- _What is expected_: Can you copy out every line of the listing below word for word, leaving out the pictures?

*** Records supplied Section Begins ***

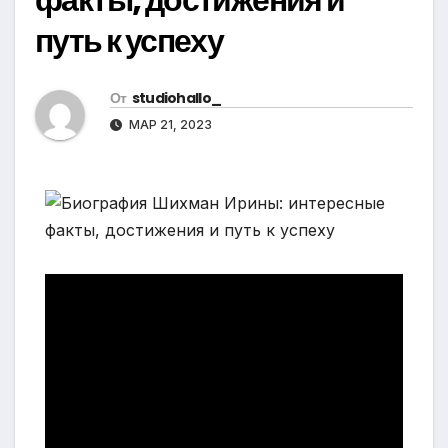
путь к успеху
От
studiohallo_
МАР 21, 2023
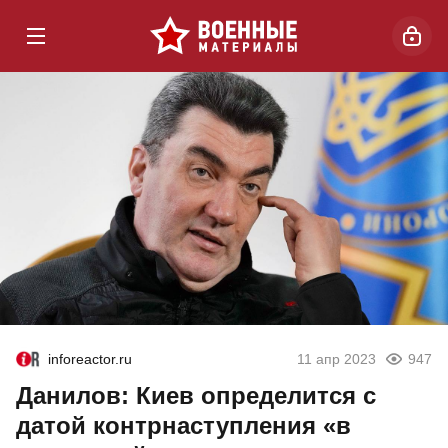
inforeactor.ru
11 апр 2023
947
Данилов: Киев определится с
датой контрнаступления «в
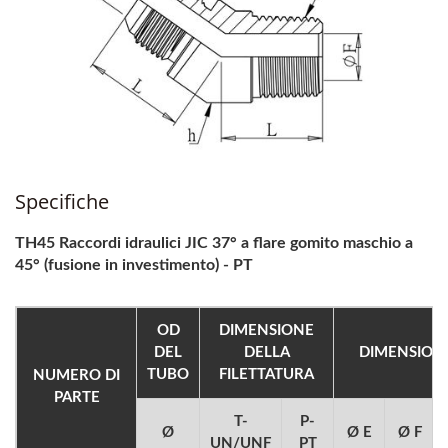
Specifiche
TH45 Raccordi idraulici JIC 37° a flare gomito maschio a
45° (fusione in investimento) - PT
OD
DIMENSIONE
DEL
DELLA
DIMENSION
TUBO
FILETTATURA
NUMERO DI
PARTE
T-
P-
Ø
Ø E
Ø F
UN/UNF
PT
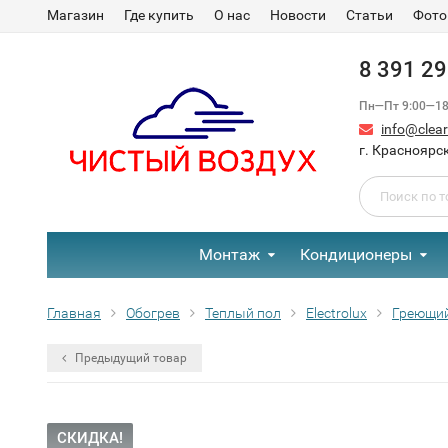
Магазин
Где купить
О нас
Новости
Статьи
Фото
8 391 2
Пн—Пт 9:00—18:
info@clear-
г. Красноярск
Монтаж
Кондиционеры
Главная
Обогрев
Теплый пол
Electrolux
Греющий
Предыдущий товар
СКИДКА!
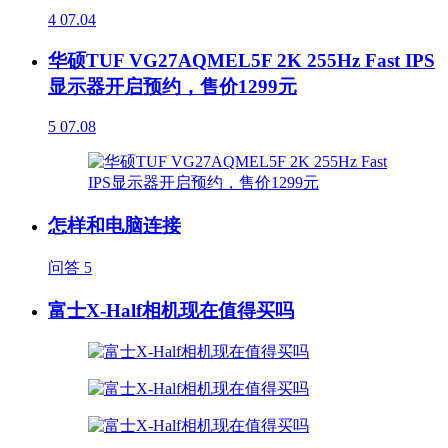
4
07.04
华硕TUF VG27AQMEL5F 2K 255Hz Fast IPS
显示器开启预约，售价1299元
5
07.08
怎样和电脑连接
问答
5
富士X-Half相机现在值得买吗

*** Records supplied Section Ends ***

- _Answer to this exercise_:
путь к успеху
От
studiohallo_
МАР 21, 2023
inforeactor.ru
11 апр 2023
947
Данилов: Киев определится с
датой контрнаступления «в
Specifiche
TH45 Raccordi idraulici JIC 37° a flare gomito maschio a
45° (fusione in investimento) - PT
OD
DIMENSIONE
DEL
DELLA
DIMENSION
TUBO
FILETTATURA
NUMERO DI
PARTE
T-
P-
Ø
Ø E
Ø F
UN/UNF
PT
Магазин
Где купить
О нас
Новости
Статьи
Фото
8 391 2
Пн—Пт 9:00—18:
info@clear-
г. Красноярск
Монтаж
Кондиционеры
Главная
Обогрев
Теплый пол
Electrolux
Греющий
Предыдущий товар
СКИДКА!
4
07.04
华硕TUF VG27AQMEL5F 2K 255Hz Fast IPS
显示器开启预约，售价1299元
5
07.08
怎样和电脑连接
问答
5
富士X-Half相机现在值得买吗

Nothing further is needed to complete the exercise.